DL: I did. I found a lot of atmosphere in some dusty old records, a lot of in-between-notes sound, the recording of the room when it was being pressed to vinyl, that sort of thing. And I sampled a lot of vocals. It's the same sort of thing I was doing with my garage stuff but instead of going to diva voices and R'n'B I was getting these hardcore, arty, mash-up vocal samples. For 'Lucky Luciano', the hardcore track on the album, I sampled a lot of stuff like that - a lot of old sounds, bassbins rattling around...

To be honest, I've spent a lot of time telling people I'm very highly influenced by UK music. I still am, but this year I've really broadened out to a whole different range. I listened to a lot of Animal Collective this year. I feel like I've spread out a lot more globally, and when you go somewhere else you're then carrying what they're influenced by too. It's been hard to ignore all the juke/footwork that's been coming out, and that's got an entirely different history and background, as does Theo Parrish. I've been listening to a lot of Todd Edwards too, which is very different from UK garage. I've also been really loving a lot of old psychedelic rock records this year too – lots of old Frank Zappa albums, especially ones from the early to mid 60s.

I suppose that's reflected in the tracklist of the mix you've done for us.

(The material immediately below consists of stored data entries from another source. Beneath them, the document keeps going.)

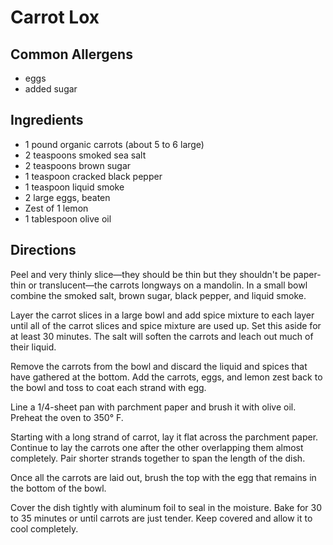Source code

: # Carrot Lox

## Common Allergens
* eggs
* added sugar

## Ingredients
* 1 pound organic carrots (about 5 to 6 large)
* 2 teaspoons smoked sea salt
* 2 teaspoons brown sugar
* 1 teaspoon cracked black pepper
* 1 teaspoon liquid smoke
* 2 large eggs, beaten
* Zest of 1 lemon
* 1 tablespoon olive oil

## Directions
Peel and very thinly slice—they should be thin but they shouldn't be paper-thin or translucent—the carrots longways on a mandolin. In a small bowl combine the smoked salt, brown sugar, black pepper, and liquid smoke.

Layer the carrot slices in a large bowl and add spice mixture to each layer until all of the carrot slices and spice mixture are used up. Set this aside for at least 30 minutes. The salt will soften the carrots and leach out much of their liquid.

Remove the carrots from the bowl and discard the liquid and spices that have gathered at the bottom. Add the carrots, eggs, and lemon zest back to the bowl and toss to coat each strand with egg.

Line a 1/4-sheet pan with parchment paper and brush it with olive oil. Preheat the oven to 350° F.

Starting with a long strand of carrot, lay it flat across the parchment paper. Continue to lay the carrots one after the other overlapping them almost completely. Pair shorter strands together to span the length of the dish.

Once all the carrots are laid out, brush the top with the egg that remains in the bottom of the bowl.

Cover the dish tightly with aluminum foil to seal in the moisture. Bake for 30 to 35 minutes or until carrots are just tender. Keep covered and allow it to cool completely.
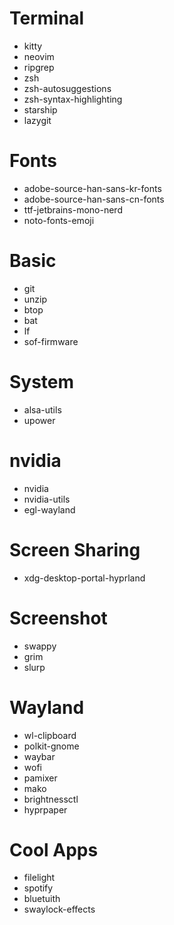 # Terminal
- kitty
- neovim
- ripgrep 
- zsh 
- zsh-autosuggestions
- zsh-syntax-highlighting
- starship
- lazygit

# Fonts
- adobe-source-han-sans-kr-fonts
- adobe-source-han-sans-cn-fonts
- ttf-jetbrains-mono-nerd 
- noto-fonts-emoji 

# Basic
- git
- unzip 
- btop
- bat
- lf
- sof-firmware

# System
- alsa-utils
- upower

# nvidia
- nvidia 
- nvidia-utils
- egl-wayland

# Screen Sharing
- xdg-desktop-portal-hyprland

# Screenshot
- swappy 
- grim 
- slurp 

# Wayland
- wl-clipboard
- polkit-gnome
- waybar 
- wofi
- pamixer
- mako
- brightnessctl 
- hyprpaper

# Cool Apps
- filelight 
- spotify
- bluetuith 
- swaylock-effects

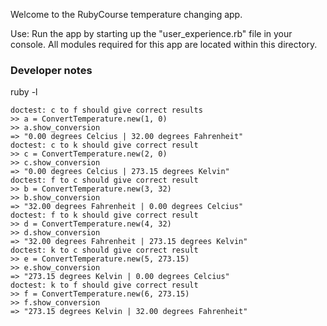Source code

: Welcome to the RubyCourse temperature changing app.

Use:
Run the app by starting up the "user_experience.rb" file in your
console.  All modules required for this app are located within this
directory.

### Developer notes
ruby -l

    doctest: c to f should give correct results
    >> a = ConvertTemperature.new(1, 0)
    >> a.show_conversion
    => "0.00 degrees Celcius | 32.00 degrees Fahrenheit"
    doctest: c to k should give correct result
    >> c = ConvertTemperature.new(2, 0)
    >> c.show_conversion
    => "0.00 degrees Celcius | 273.15 degrees Kelvin"
    doctest: f to c should give correct result
    >> b = ConvertTemperature.new(3, 32)
    >> b.show_conversion
    => "32.00 degrees Fahrenheit | 0.00 degrees Celcius"
    doctest: f to k should give correct result
    >> d = ConvertTemperature.new(4, 32)
    >> d.show_conversion
    => "32.00 degrees Fahrenheit | 273.15 degrees Kelvin"
    doctest: k to c should give correct result
    >> e = ConvertTemperature.new(5, 273.15)
    >> e.show_conversion
    => "273.15 degrees Kelvin | 0.00 degrees Celcius"
    doctest: k to f should give correct result
    >> f = ConvertTemperature.new(6, 273.15)
    >> f.show_conversion
    => "273.15 degrees Kelvin | 32.00 degrees Fahrenheit"

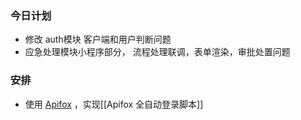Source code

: ### 今日计划
-  修改 auth模块 客户端和用户判断问题
-  应急处理模块小程序部分， 流程处理联调，表单渲染，审批处置问题



### 安排
-  使用 [Apifox](https://www.apifox.cn/help/app/best-practices/auth/#%E4%BA%8C%E3%80%81token-%E6%96%B9%E5%BC%8F) ，实现[[Apifox 全自动登录脚本]]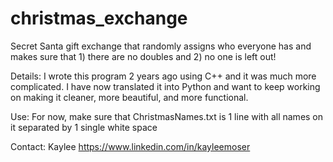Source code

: # christmas_exchange
Secret Santa gift exchange that randomly assigns who everyone has and makes sure that 1) there are no doubles and 2) no one is left out!

Details:
I wrote this program 2 years ago using C++ and it was much more complicated. I have now translated it into Python and want to keep working on making it cleaner, more beautiful, and more functional.

Use: 
For now, make sure that ChristmasNames.txt is 1 line with all names on it separated by 1 single white space

Contact:
Kaylee
https://www.linkedin.com/in/kayleemoser

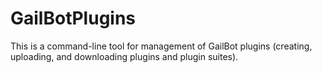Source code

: # GailBotPlugins

This is a command-line tool for management of GailBot plugins (creating, uploading, and downloading plugins and plugin suites).
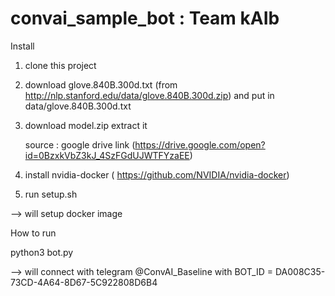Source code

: # convai_sample_bot : Team kAIb

Install 

1) clone this project
2) download glove.840B.300d.txt (from http://nlp.stanford.edu/data/glove.840B.300d.zip) and put in data/glove.840B.300d.txt
3) download model.zip extract it
    
    source : google drive link (https://drive.google.com/open?id=0BzxkVbZ3kJ_4SzFGdUJWTFYzaEE)

4) install nvidia-docker ( https://github.com/NVIDIA/nvidia-docker)

5) run setup.sh 

--> will setup docker image



How to run

python3 bot.py 

--> will connect with telegram @ConvAI_Baseline with BOT_ID = DA008C35-73CD-4A64-8D67-5C922808D6B4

DL: It's all over the place! It's exactly the sort of mix I've always wanted to do, where you just drop a load of tunes, and genre-wise go all over the place, just play things I love. It's pretty funny, there are parts of it that are just an interview with Squarepusher on the phone, and I don't even know where I got that. It's weird stuff I find in my iTunes; when I come across something like that it's as comforting to me as, say, a familiar book is to a really dedicated reader. I don't read that much, I should do more, but I'll come across an old track and it'll bring back a lot of memories. It's kind of an influences mix too. The music I've chosen here – there's a RZA track, some Luke Vibert – it's all stuff I've listened to many times and just love.